WikiLeaks: Inside Julian Assange’s War on Secrecy, by David Leigh and Luke Harding, published by the Guardian newspaper, is now being paraded as the “official” account of WikiLeaks and its founder Julian Assange. It is in reality a politically-motivated hatchet job aimed at discrediting Assange and facilitating his persecution by the Obama administration and its allies in the UK and Sweden.

 

The Guardian was the first of the five print media partners WikiLeaks worked with to assist in the publication of secret US diplomatic cables, beginning in late November of last year.

Within a month of their initial publication, the newspaper had broken off relations with Assange. The new book by Leigh and Harding is in line with the Guardian’s campaign of character assassination against Assange, including its public declaration in favour of his extradition to Sweden. The campaign began publicly with the December 17 editorial “WikiLeaks: the man and the idea”.

The editorial made clear that the Guardian had only agreed to publish “a small number of cables” to control the political fall-out from the details of murder, torture, espionage and corruption they revealed and give it the opportunity of “editing, contextualising, explanation and redaction”.

But the main purpose of the editorial was to support Assange’s extradition to Sweden on trumped-up allegations of sexual misconduct.
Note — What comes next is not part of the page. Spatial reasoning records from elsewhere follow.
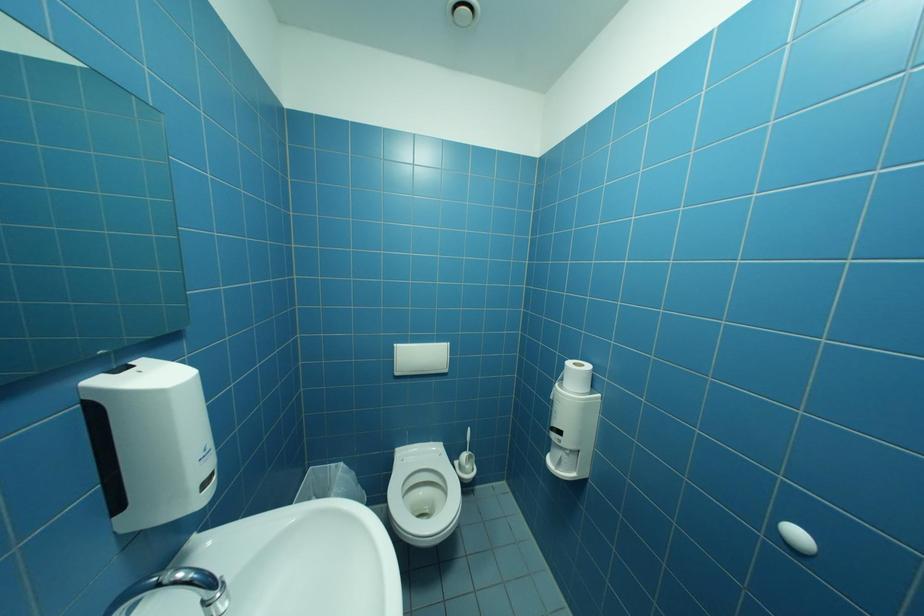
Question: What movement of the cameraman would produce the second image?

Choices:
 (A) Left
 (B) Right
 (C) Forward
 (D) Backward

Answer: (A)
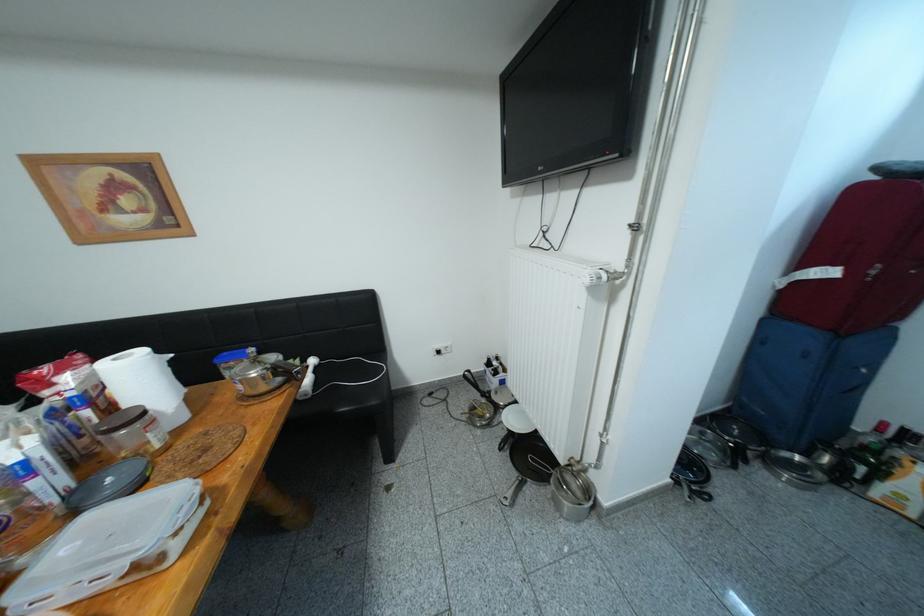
“It is impossible to make judgments about what happened in private circumstances: that will be for the Swedish courts eventually to decide. But it is wrong that the notion that the allegations are simply a conspiracy or smear should go unexamined”, it stressed.

A feature of the Leigh-Harding work is its constant distortion of what Assange and WikiLeaks represent. The authors invoke a stream of shoddy and sensationalist descriptions to describe Assange, who is depicted on the cover as “one of the strangest figures ever to become a worldwide celebrity”.

“Was he an internet messiah or a cyber terrorist? Information freedom fighter or sex criminal?” it asks. Elsewhere in the book he is likened to “a rock star with his entourage”.

The first two and half pages of the chapter dealing with the background of Assange reproduce a profile it says he placed on a dating web site. “Assange had a striking and, some critics would say, a damaged personality”, it declares. [p. 33.]

Assange, we learn from the new book, had made contact with the Guardian in 2008, several years prior to the release of the US diplomatic cables. It was offered access “to a leaked copy of the UK 2007 counter-insurgency manual”, but turned it down. [p. 60.]

Assange is quoted as saying, “I suggest the UK press has lost its way ... provided all are equally emasculated, all are equally profitable. It is time to break this cartel of timidity”. [p. 60.]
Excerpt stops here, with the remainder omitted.